Another way to look at these commandments comes from my Old Testament professor in seminary, Dr. Ralph Klein. He asked us to imagine that the Ten Commandments are the fence for the playground that God gives us to play in, a playground for life! I think what Dr. Klein meant by this image is that there’s a lot of freedom in having just ten rules to live by, and not the 613 that you can find in the Hebrew Scriptures. We have a lot of freedom in our relationship with God and with each other. When we step outside of that fence or beyond the bounds that the commandments give us, that’s when we know we’re not as healthy as we could be. We’re not as healthy as God wants us to be. We’re hurting ourselves, we’re hurting each other, we’re hurting our spiritual relationship with God.
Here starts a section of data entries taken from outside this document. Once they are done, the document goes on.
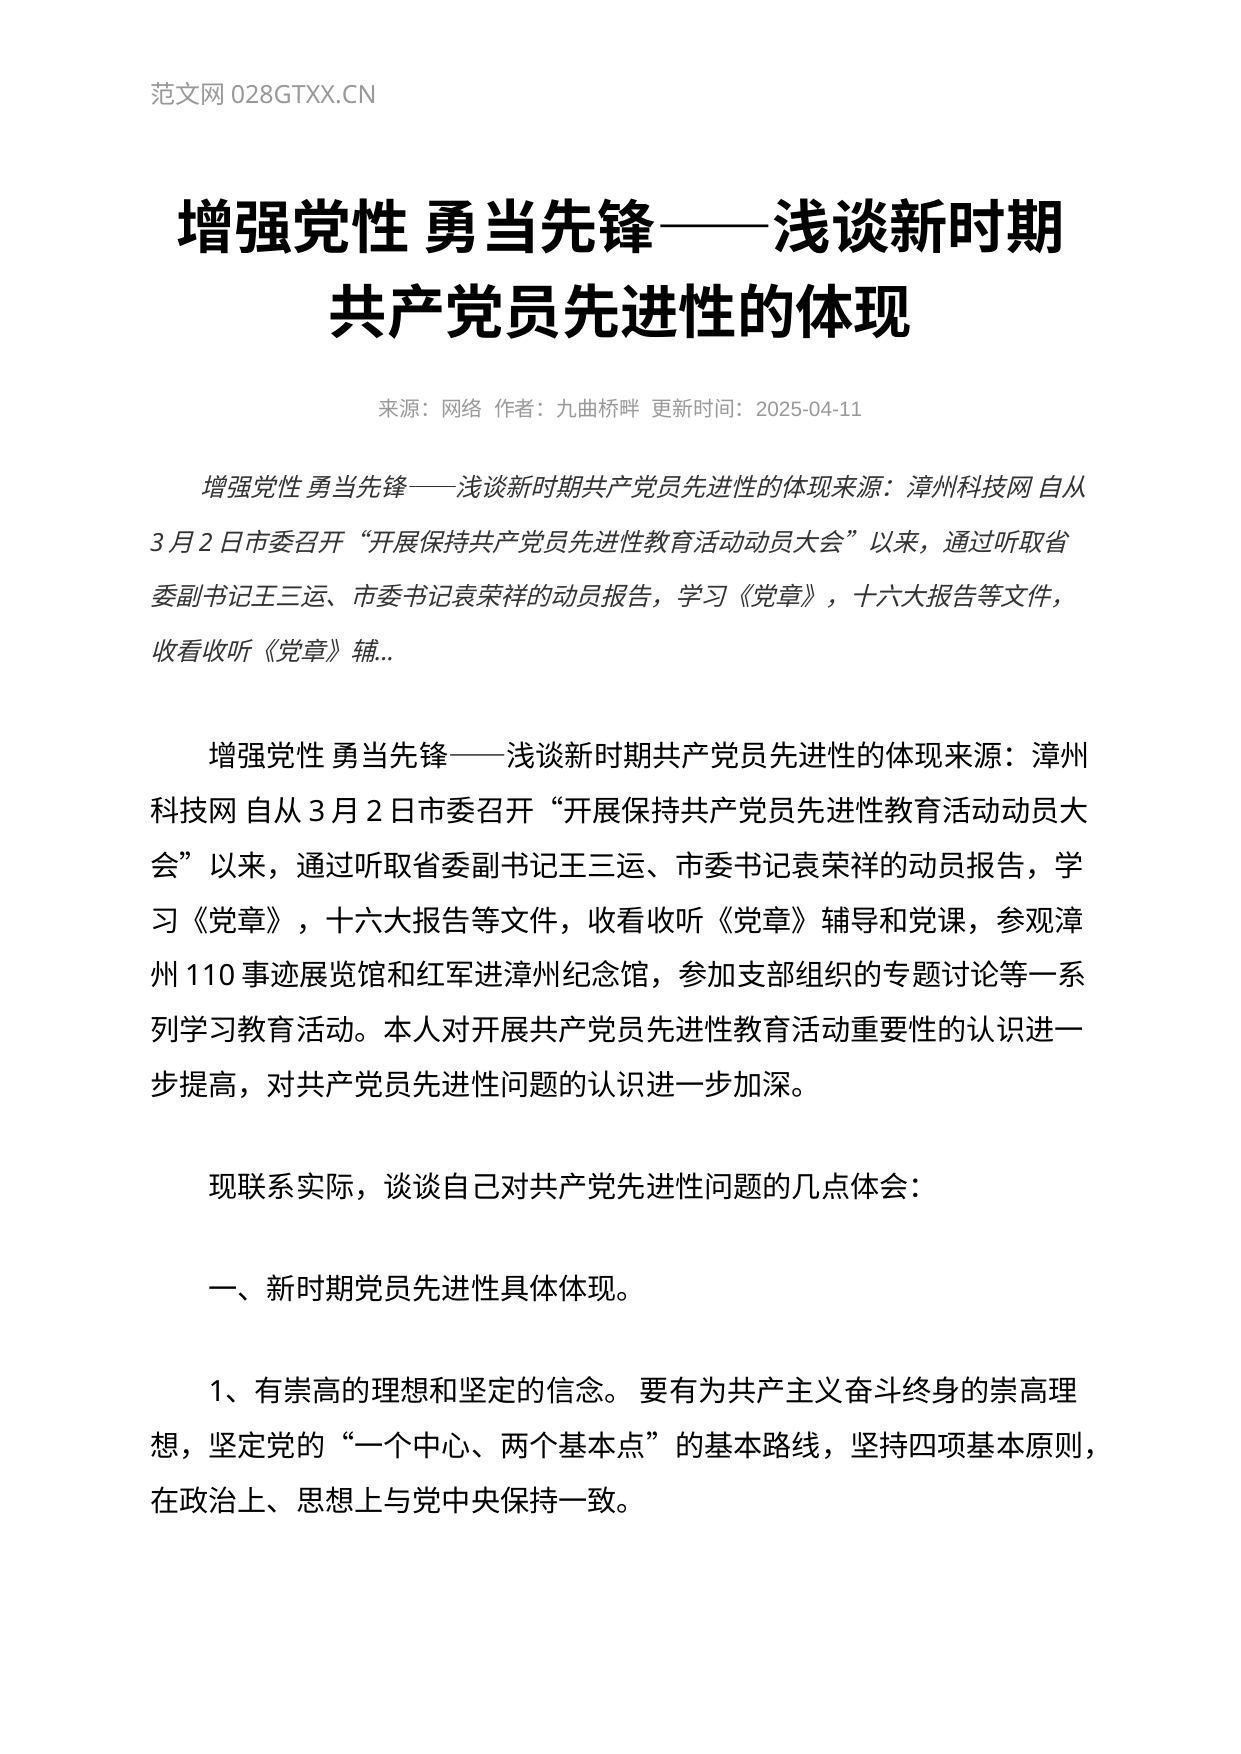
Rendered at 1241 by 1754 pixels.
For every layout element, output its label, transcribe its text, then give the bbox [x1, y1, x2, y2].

subtitle 增强党性 勇当先锋——浅谈新时期共产党员先进性的体现 [150, 181, 1090, 350]
text 现联系实际，谈谈自己对共产党先进性问题的几点体会： [150, 1164, 1090, 1206]
text 1、有崇高的理想和坚定的信念。 要有为共产主义奋斗终身的崇高理想，坚定党的“一个中心、两个基本点”的基本路线，坚持四项基本原则，在政治上、思想上与党中央保持一致。 [150, 1367, 1090, 1519]
text 来源：网络 作者：九曲桥畔 更新时间：2025-04-11 [150, 397, 1090, 421]
text 一、新时期党员先进性具体体现。 [150, 1265, 1090, 1308]
text 增强党性 勇当先锋——浅谈新时期共产党员先进性的体现来源：漳州科技网 自从3月2日市委召开“开展保持共产党员先进性教育活动动员大会”以来，通过听取省委副书记王三运、市委书记袁荣祥的动员报告，学习《党章》，十六大报告等文件，收看收听《党章》辅... [150, 468, 1090, 667]
text 增强党性 勇当先锋——浅谈新时期共产党员先进性的体现来源：漳州科技网 自从3月2日市委召开“开展保持共产党员先进性教育活动动员大会”以来，通过听取省委副书记王三运、市委书记袁荣祥的动员报告，学习《党章》，十六大报告等文件，收看收听《党章》辅导和党课，参观漳州110事迹展览馆和红军进漳州纪念馆，参加支部组织的专题讨论等一系列学习教育活动。本人对开展共产党员先进性教育活动重要性的认识进一步提高，对共产党员先进性问题的认识进一步加深。 [150, 732, 1090, 1104]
Certainly you could think of instances where someone has hurt you by breaking one of these commandments, or how you have been restored in learning to follow a commandment more faithfully, like honoring the Sabbath day or your mother and father, for example. You can start to see how God’s intention for us is not to set up rules that we will break so that God can punish us, but rather to help us live life fully and healthily with some basic ground rules.
Friends in Christ, we know that our culture is not “firing on all cylinders.” Just last week we heard the sad news of two high profile celebrities who committed suicide, Kate Spade and Anthony Bourdain. It was a reminder that suicide knows no race, class, or creed, and that you can appear to have it all and have it all together and still be suffering silently and alone. Suicide rates have increased by 25% in the United States in the last two decades, and suicides occur not only with people who have diagnosed mental illness. We Christians are not immune to suicide because of our faith, and I encourage you to encourage loved ones to talk to somebody and get help if anyone has thoughts of harming themselves or others. Our faith does have something to offer a hurting world, however, that is struggling to find ultimate meaning and purpose in life. Why I bring this topic of suicide up is to emphasize that our incarnational God in Jesus Christ suffers when we suffer, when we are not firing on all cylinders as a society or as individuals. God desires for all of us to know we are fully and completely loved, and that our lives have meaning and purpose. We hear clearly from the gospel reading in Matthew Jesus asking us to love God, love one another AND love ourselves. In striving to follow the commandments, we can know more fully God’s grace, love and mercy for us, and we turn toward our neighbor in love to share God’s love with a hurting world in need.
This time in worship here at Bethel we pray is a “tune-up” for your soul, to reconnect to God and one another so you can get out there in the world and be firing on all cylinders. These commandments are the fence around God’s playground to help us better love ourselves, each other, and God. Tune into God, turn to your neighbor, and rest in God’s love. Amen.